Chart understanding data:
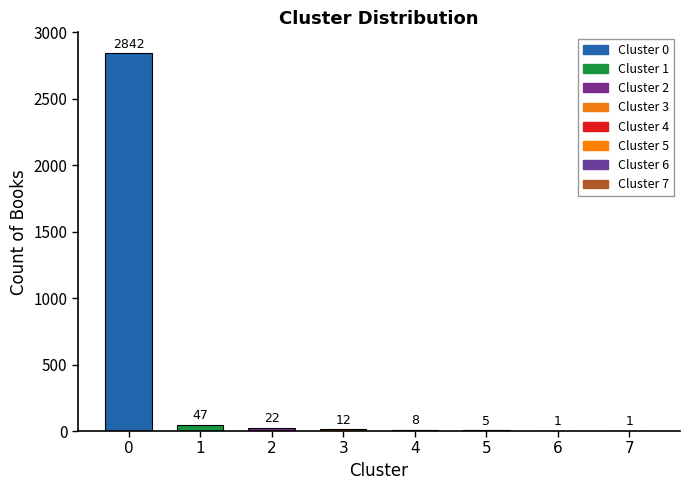

What is the greatest value displayed?

2842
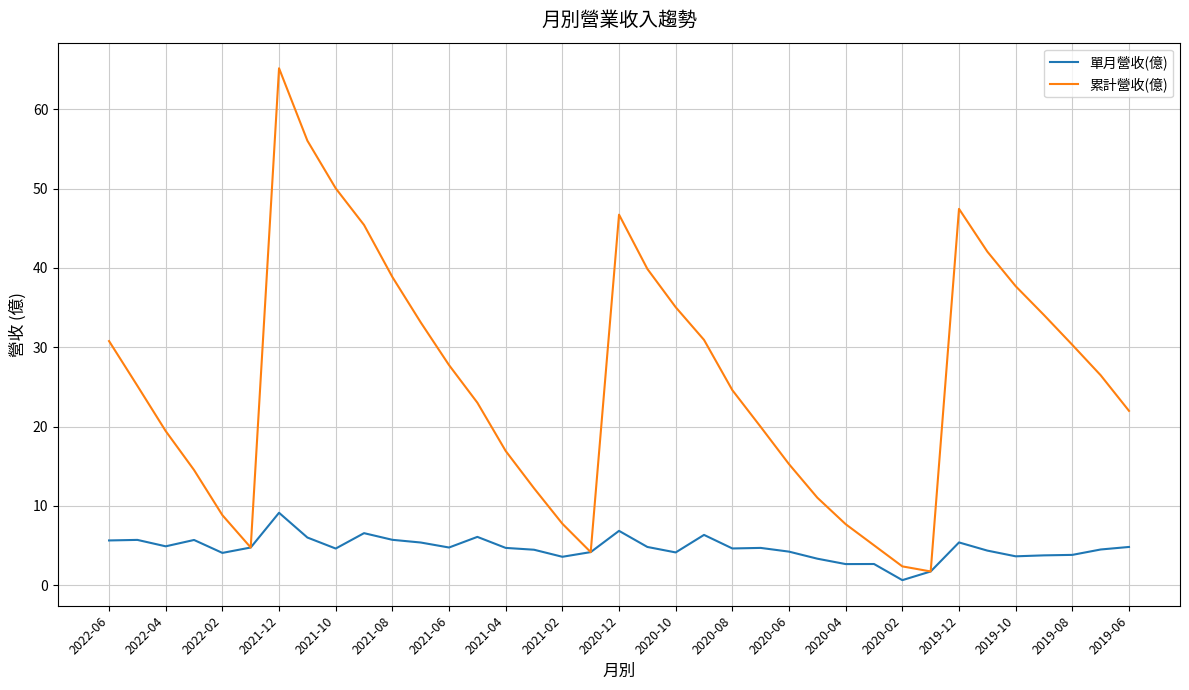

What is the maximum value for 累計營收(億)?

65.2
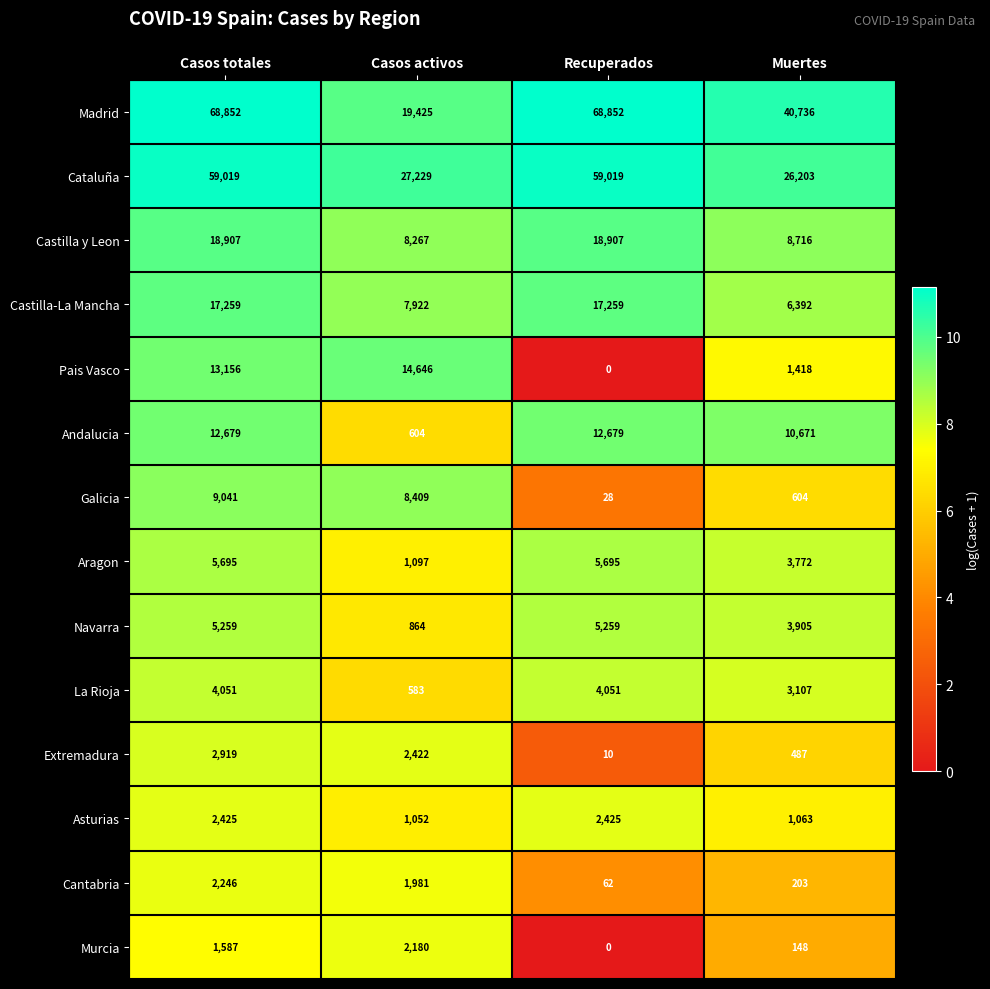

What is the minimum value for Madrid?

19425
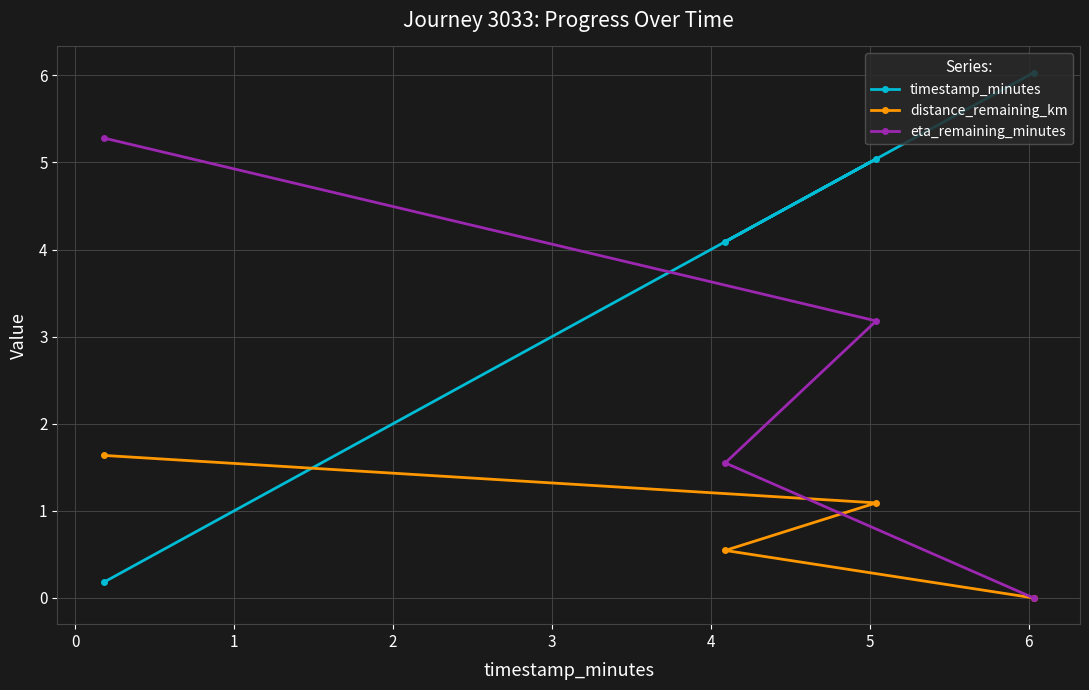

After their last crossing, which series has the higher values: eta_remaining_minutes or timestamp_minutes?

timestamp_minutes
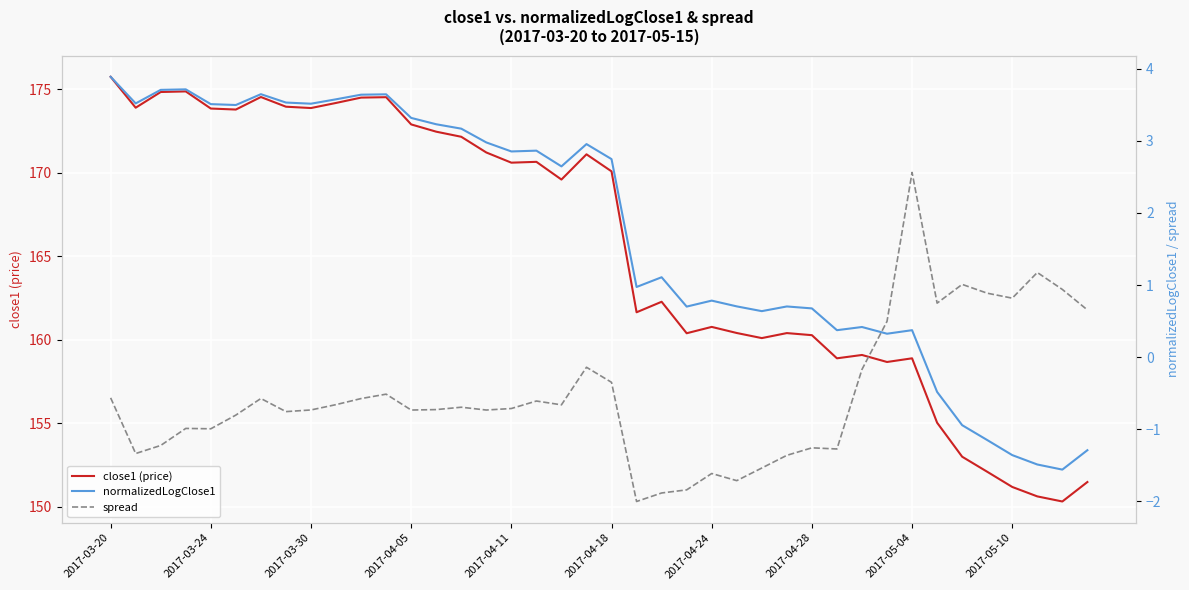

The value of close1 (price) at 2017-04-24 is 242.6. True or false?

False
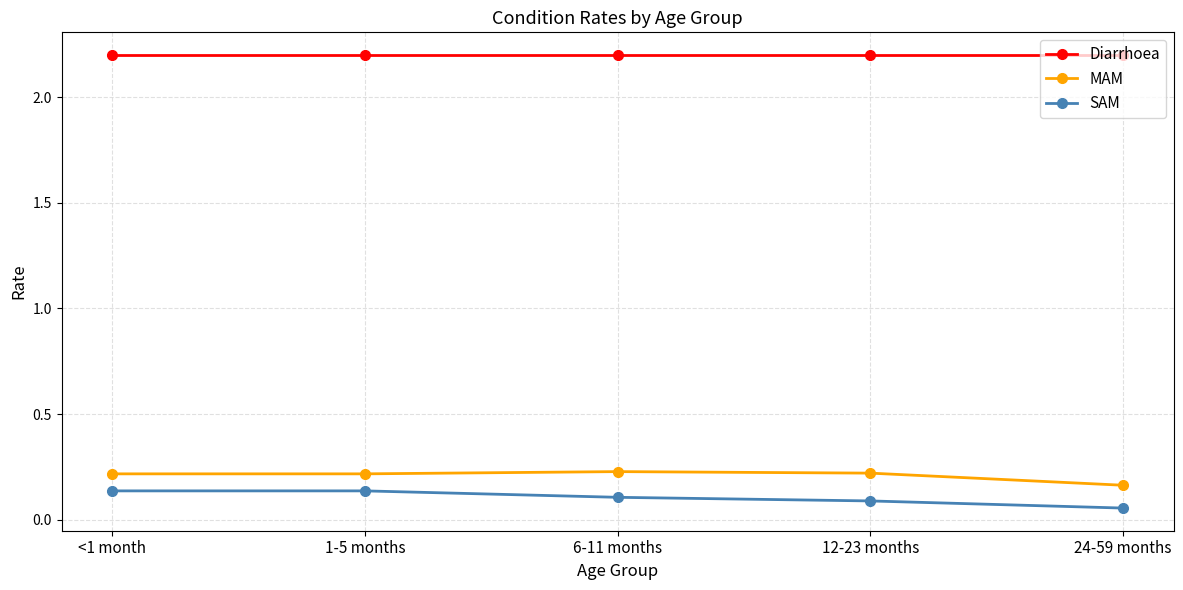

What is the average value of the Diarrhoea series?

2.2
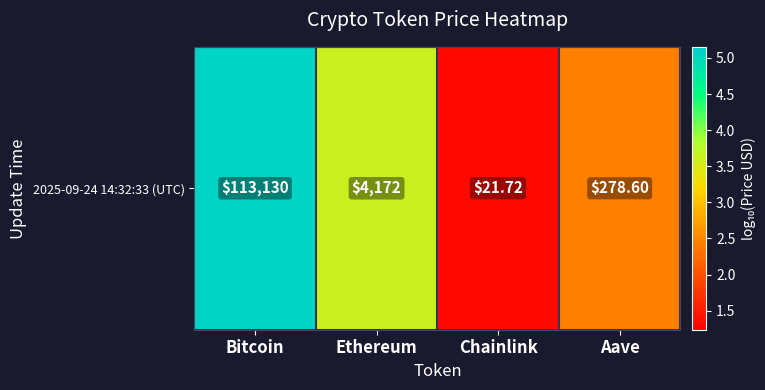

Count the number of categories in the chart.

4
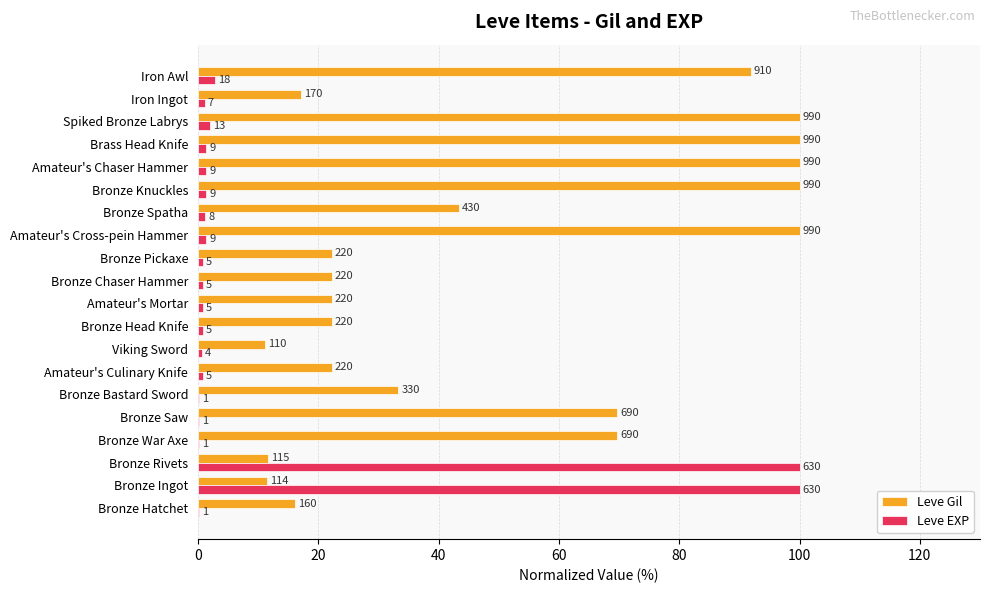

What are all the series names shown in the legend?

Leve Gil, Leve EXP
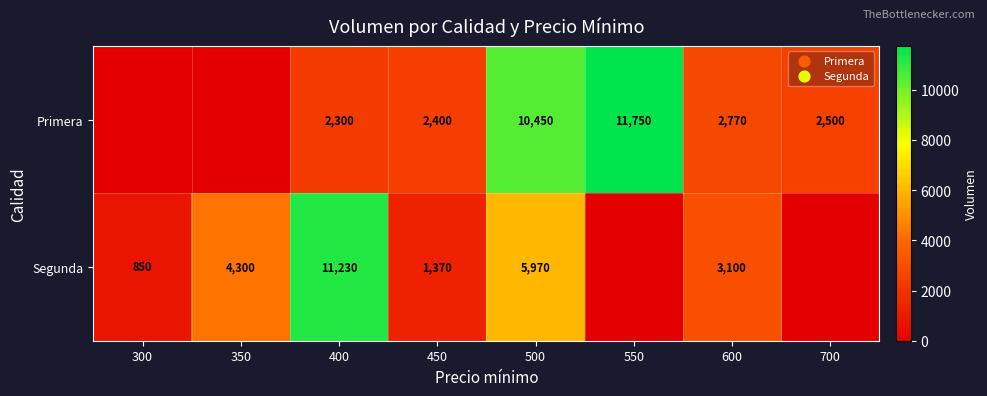

The value of Segunda at 600 is 3100. True or false?

True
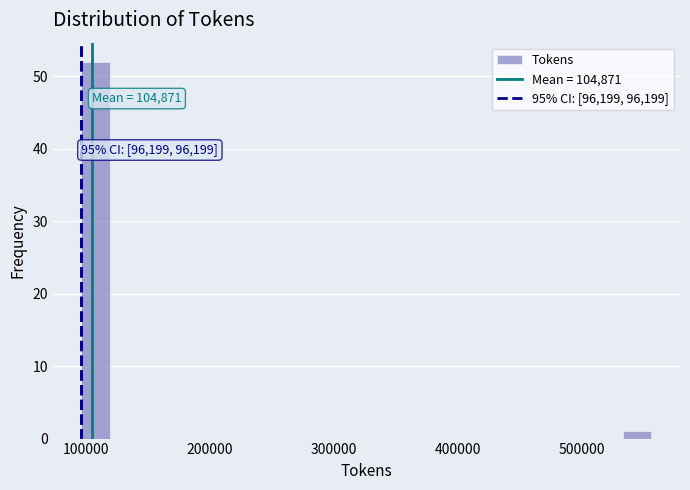

Around what value on the x-axis is the tallest bar? Give the approximate position of its centre, as read against the axis.

110000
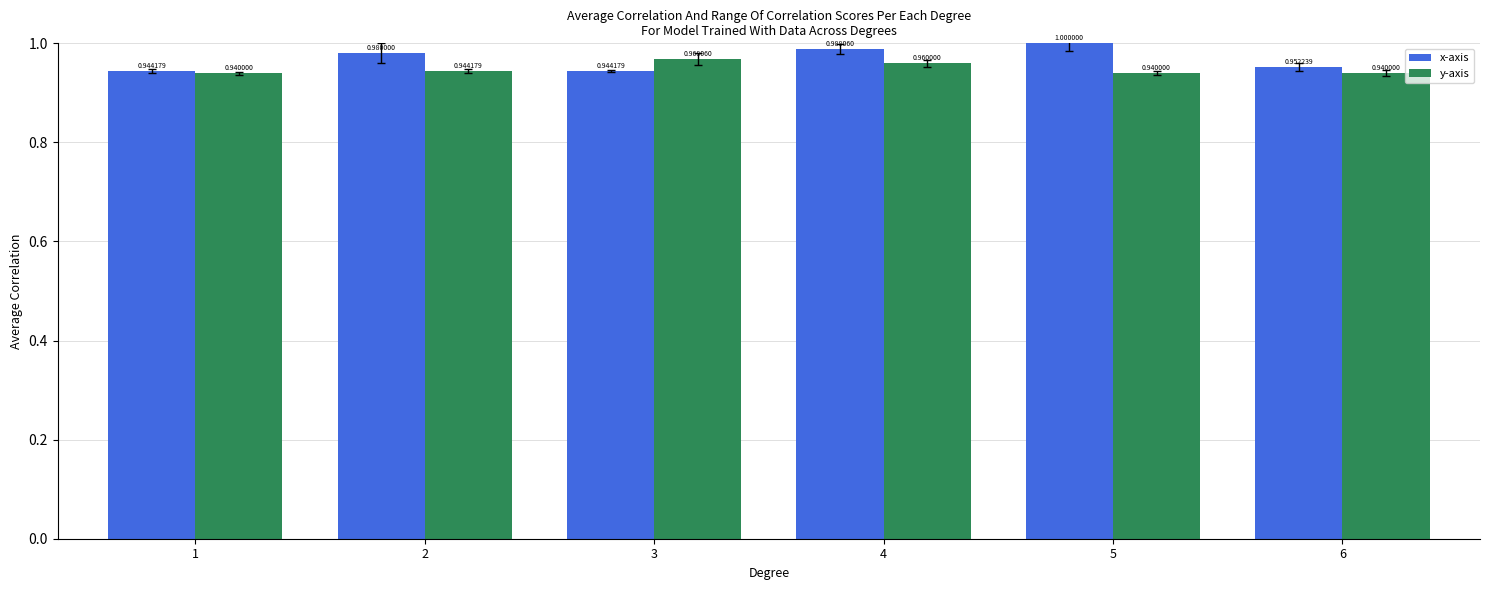

How many data points does each series have?

6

ACTIVITY:
Reproduce the material word for word, from the line containing "What is the average" through the end of the material. Leave the pictures out.

ANSWER:
What is the average value of the Diarrhoea series?

2.2

Count the number of categories in the chart.

4

What are all the series names shown in the legend?

Leve Gil, Leve EXP

The value of Segunda at 600 is 3100. True or false?

True

Around what value on the x-axis is the tallest bar? Give the approximate position of its centre, as read against the axis.

110000

How many data points does each series have?

6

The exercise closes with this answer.